We can imagine that agent foundations might provide a similarly strong theoretical justifications. For example, if you have an AI agent whose architecture is approximately that of a utility maximizer, but whose utility function is imperfectly specified with respect to humanity’s values, what is the probability distribution over the value of the future, in the limit? This question is load-bearing for many researcher’s beliefs about AI risk, but theorem-level justification are at this time entirely absent. We believe progress can be made here.

Providing qualitative descriptions of behavior

Somewhere in between proofs of concept and direct calculation is something that you might call theorems of qualitative behavior.

In computational complexity, there is a classic distinction between problems that can be solved with algorithms that run in polynomial time, and problems which can only be solved with algorithms that run in longer than polynomial time. Generally, if a problem cannot be solved with a polynomial time algorithm, then people decide not to even try to use algorithms that solve it exactly! Instead, they use heuristic solutions, such as algorithms that get you the optimal answer on sub-types of the problem, or which give you a solution that is 95th percentile. Similarly, software engineers will often try to rewrite their code to avoid algorithms that are \(O(n^3)\) in favor of ones that are \(O(n^2)\).

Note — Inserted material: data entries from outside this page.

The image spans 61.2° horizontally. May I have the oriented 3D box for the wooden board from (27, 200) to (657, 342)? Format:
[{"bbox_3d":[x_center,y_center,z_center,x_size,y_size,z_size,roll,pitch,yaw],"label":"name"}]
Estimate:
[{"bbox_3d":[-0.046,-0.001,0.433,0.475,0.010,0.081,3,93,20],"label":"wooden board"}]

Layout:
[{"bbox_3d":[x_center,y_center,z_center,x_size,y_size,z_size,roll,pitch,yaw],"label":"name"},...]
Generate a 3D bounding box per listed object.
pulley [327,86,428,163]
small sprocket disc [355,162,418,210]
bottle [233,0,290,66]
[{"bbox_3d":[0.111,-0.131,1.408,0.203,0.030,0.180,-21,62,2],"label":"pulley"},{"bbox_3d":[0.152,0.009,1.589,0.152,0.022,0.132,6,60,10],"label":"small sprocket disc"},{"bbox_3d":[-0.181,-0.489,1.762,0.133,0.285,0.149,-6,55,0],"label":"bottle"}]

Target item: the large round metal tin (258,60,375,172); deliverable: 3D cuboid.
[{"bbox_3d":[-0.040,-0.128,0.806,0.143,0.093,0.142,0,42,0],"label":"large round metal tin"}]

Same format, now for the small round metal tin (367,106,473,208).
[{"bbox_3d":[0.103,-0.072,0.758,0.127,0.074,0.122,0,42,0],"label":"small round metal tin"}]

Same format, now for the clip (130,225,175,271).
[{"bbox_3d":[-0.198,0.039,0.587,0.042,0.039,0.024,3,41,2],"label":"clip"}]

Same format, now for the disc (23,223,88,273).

What’s so interesting about these theoretical properties is that they don’t need to be cached out into an exact time duration to be useful. Software engineers don’t generally thumb through their code to calculate an exact integer number of computation steps before deciding if an \(O(n^3)\) algorithm is acceptable.

Statistics has some similar results. It does not prove that it is impossible to flip a fair coin repeatedly and get all heads; instead, it shows that the probability of this goes down exponentially in the number of coin flips. Exponential decay is generally considered extremely rapid, to the point where you don’t really need to calculate out the probabilities to decide on whether a particular phenomenon is “mostly random”. Instead you can just do the equivalent of flipping the coin “a bunch” of times, and easily reach a justified conclusion before getting tired of flipping.

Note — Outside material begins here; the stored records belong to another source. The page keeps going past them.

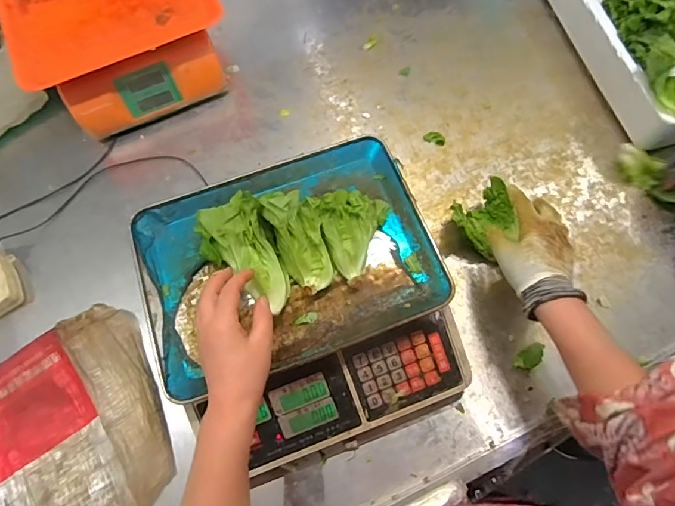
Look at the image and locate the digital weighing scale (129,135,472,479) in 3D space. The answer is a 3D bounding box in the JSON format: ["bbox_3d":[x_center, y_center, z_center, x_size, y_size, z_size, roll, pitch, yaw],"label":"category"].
[{"bbox_3d":[-0.041,0.061,0.538,0.326,0.109,0.328,-20,70,-5],"label":"digital weighing scale"}]

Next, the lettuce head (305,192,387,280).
[{"bbox_3d":[0.026,-0.030,0.502,0.085,0.049,0.093,-24,71,-7],"label":"lettuce head"}]

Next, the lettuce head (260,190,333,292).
[{"bbox_3d":[-0.041,-0.015,0.490,0.051,0.045,0.116,-25,98,-9],"label":"lettuce head"}]

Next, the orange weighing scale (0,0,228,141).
[{"bbox_3d":[-0.335,-0.340,0.694,0.287,0.124,0.250,-22,71,-8],"label":"orange weighing scale"}]

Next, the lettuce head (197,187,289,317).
[{"bbox_3d":[-0.100,0.003,0.471,0.075,0.052,0.132,-25,71,-9],"label":"lettuce head"}]

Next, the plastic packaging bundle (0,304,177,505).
[{"bbox_3d":[-0.342,0.233,0.533,0.262,0.031,0.278,-26,71,-9],"label":"plastic packaging bundle"}]

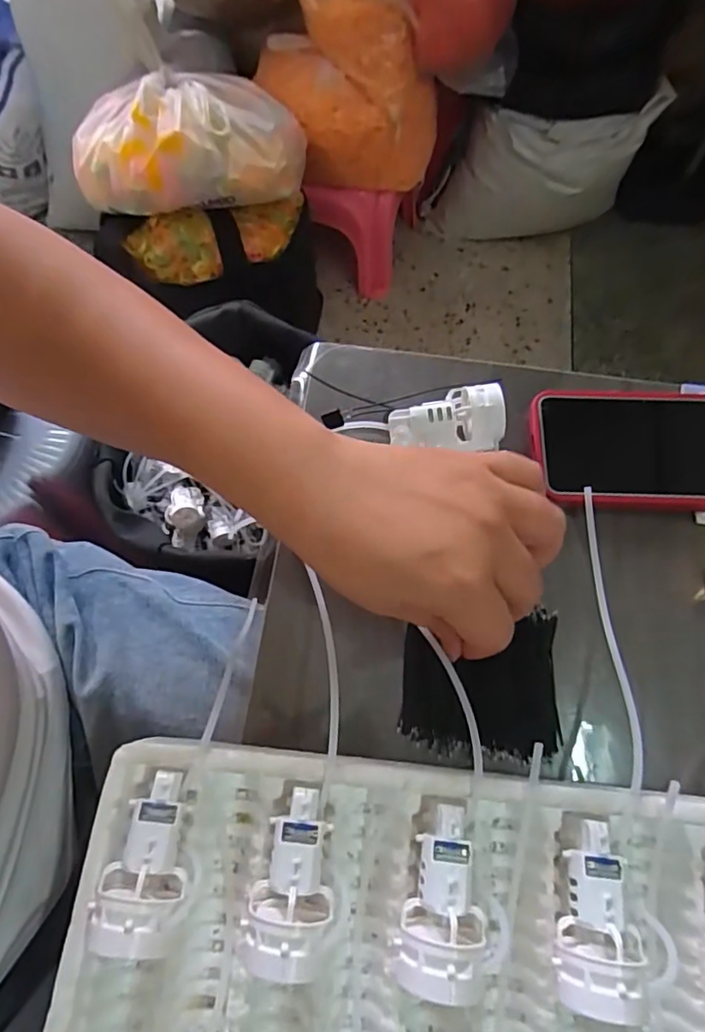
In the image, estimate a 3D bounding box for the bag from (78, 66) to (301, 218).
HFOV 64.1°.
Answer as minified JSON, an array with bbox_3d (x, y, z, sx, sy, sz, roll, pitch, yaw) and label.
[{"bbox_3d":[-0.277,-0.620,0.935,0.384,0.107,0.222,-1,69,0],"label":"bag"}]

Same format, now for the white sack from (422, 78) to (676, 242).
[{"bbox_3d":[0.407,-0.753,1.262,0.434,0.277,0.128,5,69,2],"label":"white sack"}]

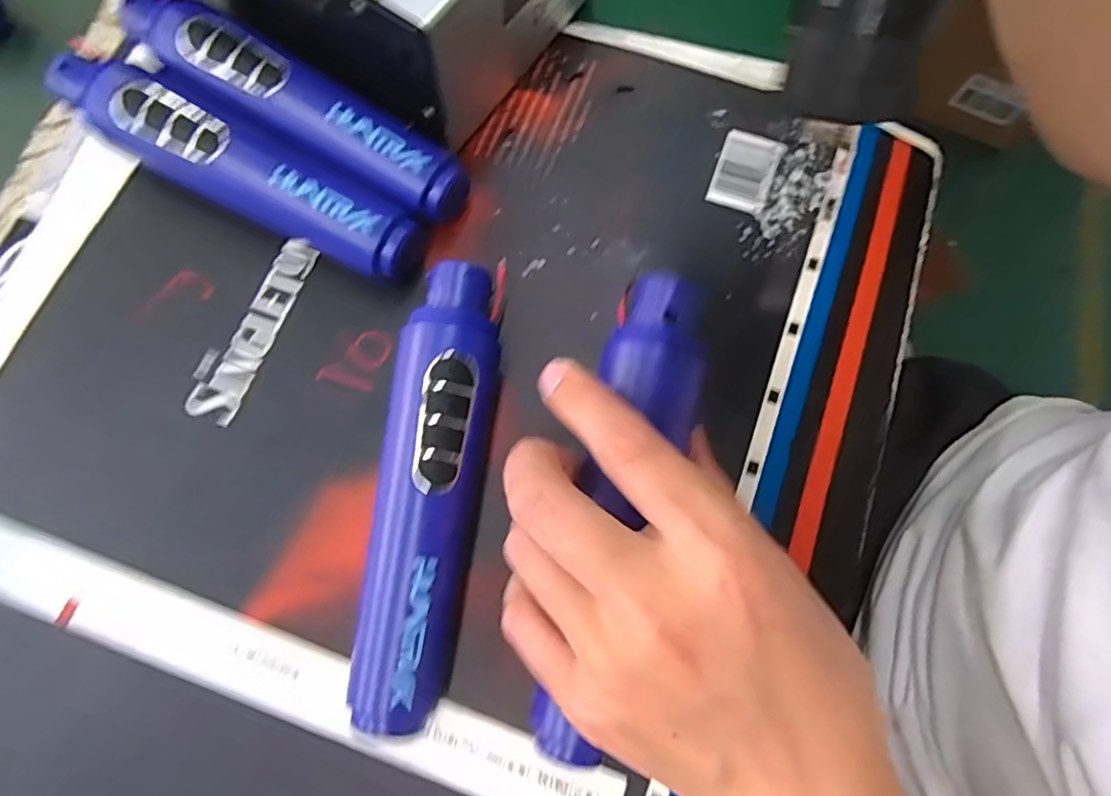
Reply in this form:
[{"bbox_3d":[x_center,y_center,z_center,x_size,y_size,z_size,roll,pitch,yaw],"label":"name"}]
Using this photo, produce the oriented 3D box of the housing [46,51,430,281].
[{"bbox_3d":[-0.138,-0.100,0.280,0.176,0.041,0.035,29,77,7],"label":"housing"}]

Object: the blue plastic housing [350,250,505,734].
[{"bbox_3d":[-0.045,0.032,0.246,0.037,0.039,0.167,5,75,1],"label":"blue plastic housing"}]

During the acute period of the COVID-19 pandemic, the pre-existing theory work from complex systems helped us understand that, since viruses spread through networks, the spread can be much more effectively controlled by limiting the maximum number of connections a “node” had. Policy makers did not need to get this maximum size exactly correct in order to decide on an effective policy.

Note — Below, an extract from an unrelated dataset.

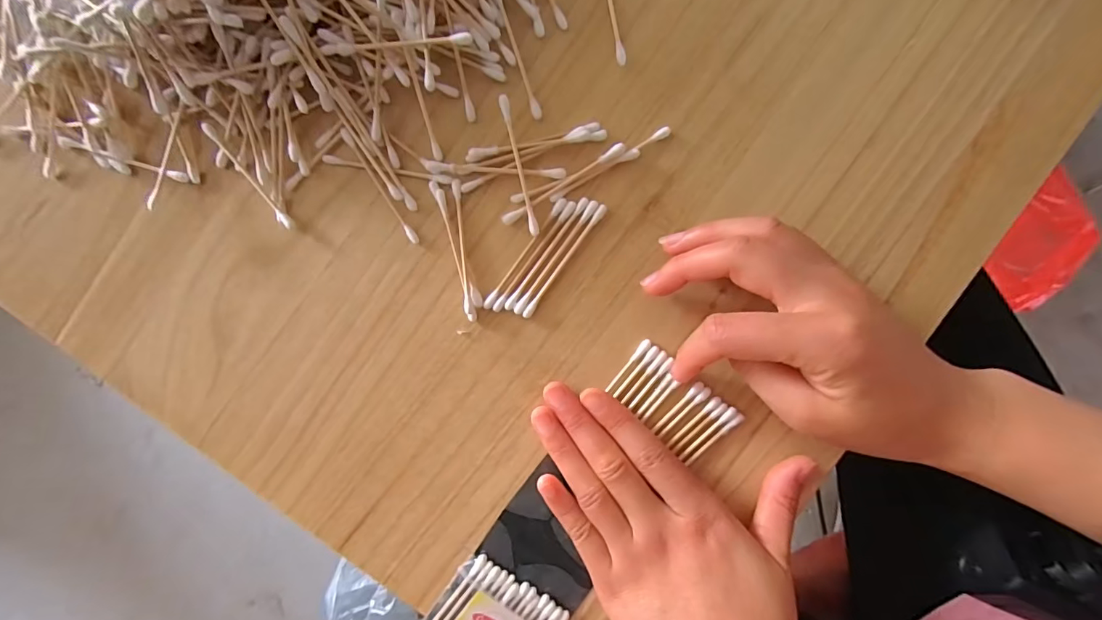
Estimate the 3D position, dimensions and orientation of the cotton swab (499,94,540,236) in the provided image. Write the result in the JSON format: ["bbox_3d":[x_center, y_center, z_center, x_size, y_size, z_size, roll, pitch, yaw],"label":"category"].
[{"bbox_3d":[-0.016,-0.074,0.242,0.005,0.007,0.071,-13,91,2],"label":"cotton swab"}]

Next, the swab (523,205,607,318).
[{"bbox_3d":[0.007,-0.025,0.246,0.005,0.004,0.070,37,93,1],"label":"swab"}]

Overall, we think our research in agent foundations is much more likely to yield this kind of result. We expect to be able to find reasonable modelling assumptions for things like the environment dynamics or the value representation, and then we expect to get conclusions that tell us that certain types of outcomes have probabilities that decay exponentially to measure-zero, or that expected values diverge to infinity. Perhaps we find an RL training strategy which yields corrigible agent architectures with positive measure. Then further work could try to add assumptions to nail down lower bounds on that probability, and translate to strong recommendations for how to write the training code.